I sympathize with the DL gay athletes and celebs we read so much about. They are inevitably portrayed in the gay media as closet cases, cowering in fear, afraid to be true to themselves. It never occurs to the gay establishment that perhaps these guys are being true to themselves. Perhaps they don’t “come out” because they haven’t been offered anything worth coming out to. They see the gay community in 21st century America as a tedious bore, and at times a bit of a freak show.

Like your writer, I no longer truck with gay officialdom (I was an early member of my college gay rights group back in the day, and an original “ACTUP-er”). I have nothing to say to those folks that they are even remotely interested in hearing. I no longer describe myself, or even think of myself, as “gay”. The term is now about gender, not sexuality.

For men like me (not only comfortable, but raucously enthusiastic, about trad gender), it’s best to avoid Gayworld altogether. Like an agnostic in church, sooner or later it dawns on you to move along and find new friends. Let one of the true believers have the pew space.

I like the term “MSM” [Men who have Sex with Men], popular with DL African-American guys for years (although I realize black MSMs often have a touch of denial about sexual orientation, which seems to lead unsafe sex – not good). For “MSMs” like me, the Internet is perfect for finding like minded guys, and weeding out the rainbow-flaggers. I also believe the strictly apolitical bears represent a quiet rebuke to the gay left establishment. So I hang out with the bears whenever possible.

Gay groups that skew towards conservative interests are great places to meet normal gay guys. I go to Log Cabin meetings, even though I’m a moderate Democrat. I go to Dignity services, although I’m not a super devout Catholic. I hang out at gay country western bars, even though I don’t like country music. I’m not a great ballplayer, but I join the gay softball leagues. As a lawyer, I’ve found gay bar associations are a great place to socialize with like-minded guys, as long as the politicos aren’t in charge.  I’m even trying to break into a cop/firefighter/military gay group, even though I’ve never been any of those things. Strange yes, but extreme measures are called for once you’ve lost interest in rainbow flag world.

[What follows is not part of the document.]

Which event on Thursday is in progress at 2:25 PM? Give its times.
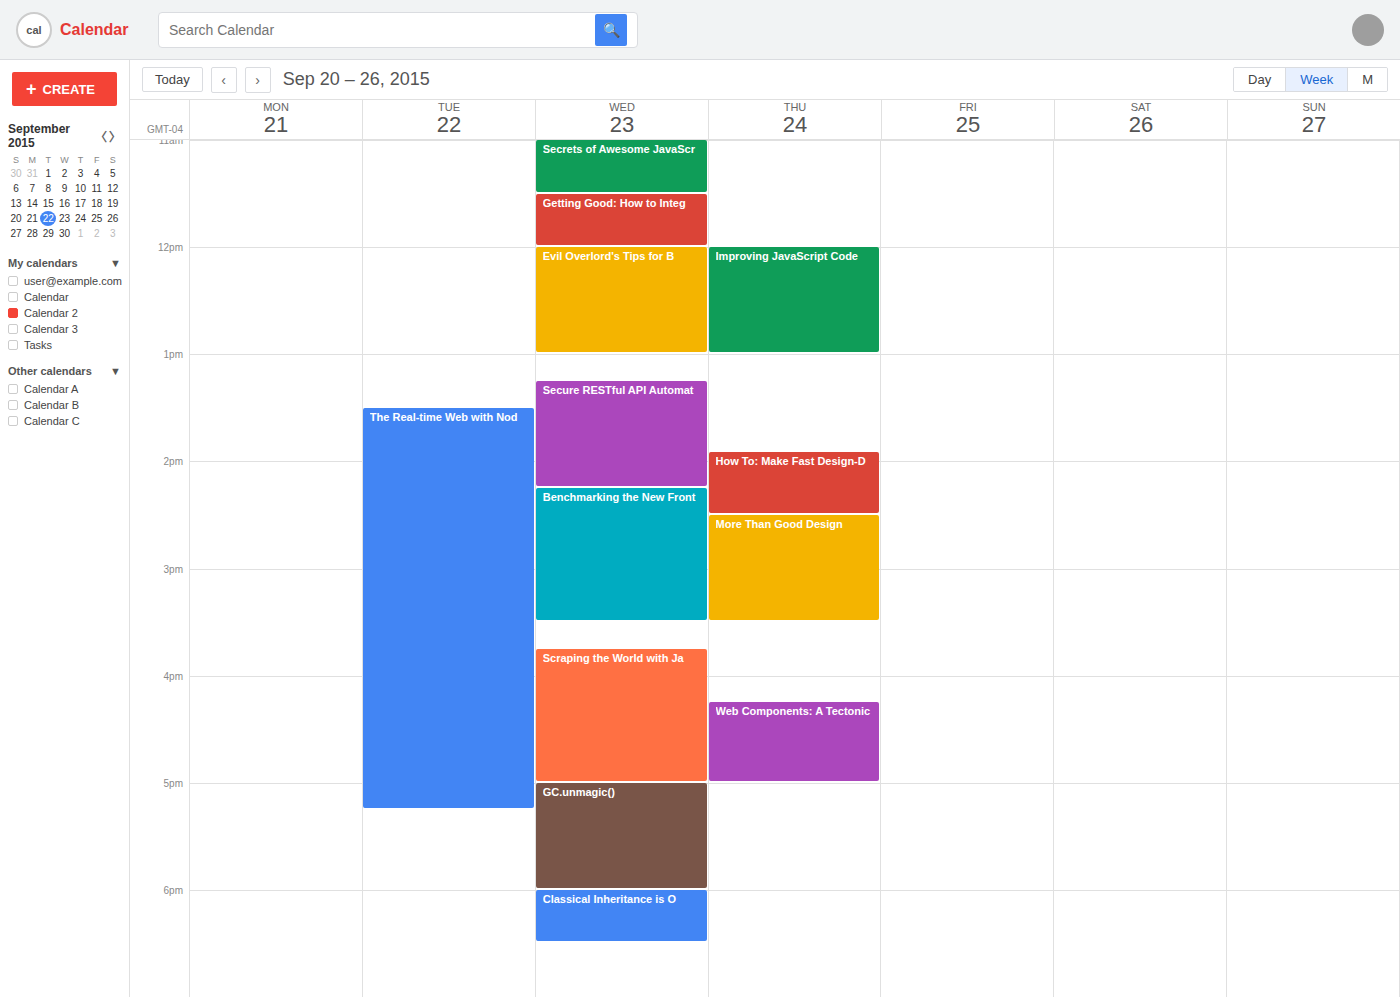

Of course, I have huge sympathy for my reader. I’ve long had issues with a super-gay world as portrayed by the pomo-left tendency. And I think many in the gay community don’t fully understand how their hostility to old-fashioned comfort in one’s own gender marginalizes many who deserve no such thing. As more gay men come out, this has changed somewhat. There are now far more places for men who have no gender issues and who enjoy more traditionally masculine pastimes to meet and congregate and socialize and find husbands and boyfriends and flings. From a plethora of sports bars to sports teams to online hookups, “non-scene” gays now have a foothold. But it’s a precarious one, and often subject to a certain amount of shunning or even ridicule.

In some ways, the emphasis on military service and marriage equality was designed to create an atmosphere in which more gender-conforming gay men could feel welcome, enfranchised, and equal in both the gay and straight worlds, and, of course, to reach a place where that division is not so clear-cut. But it can also mean a drifting away from the gay “community” in favor of a simpler and less defined way of life as a man who can fall in love with another man, or just fuck one. That’s in part what I mean by the end of gay culture. It may also be a birth of a new, and more inclusive, one.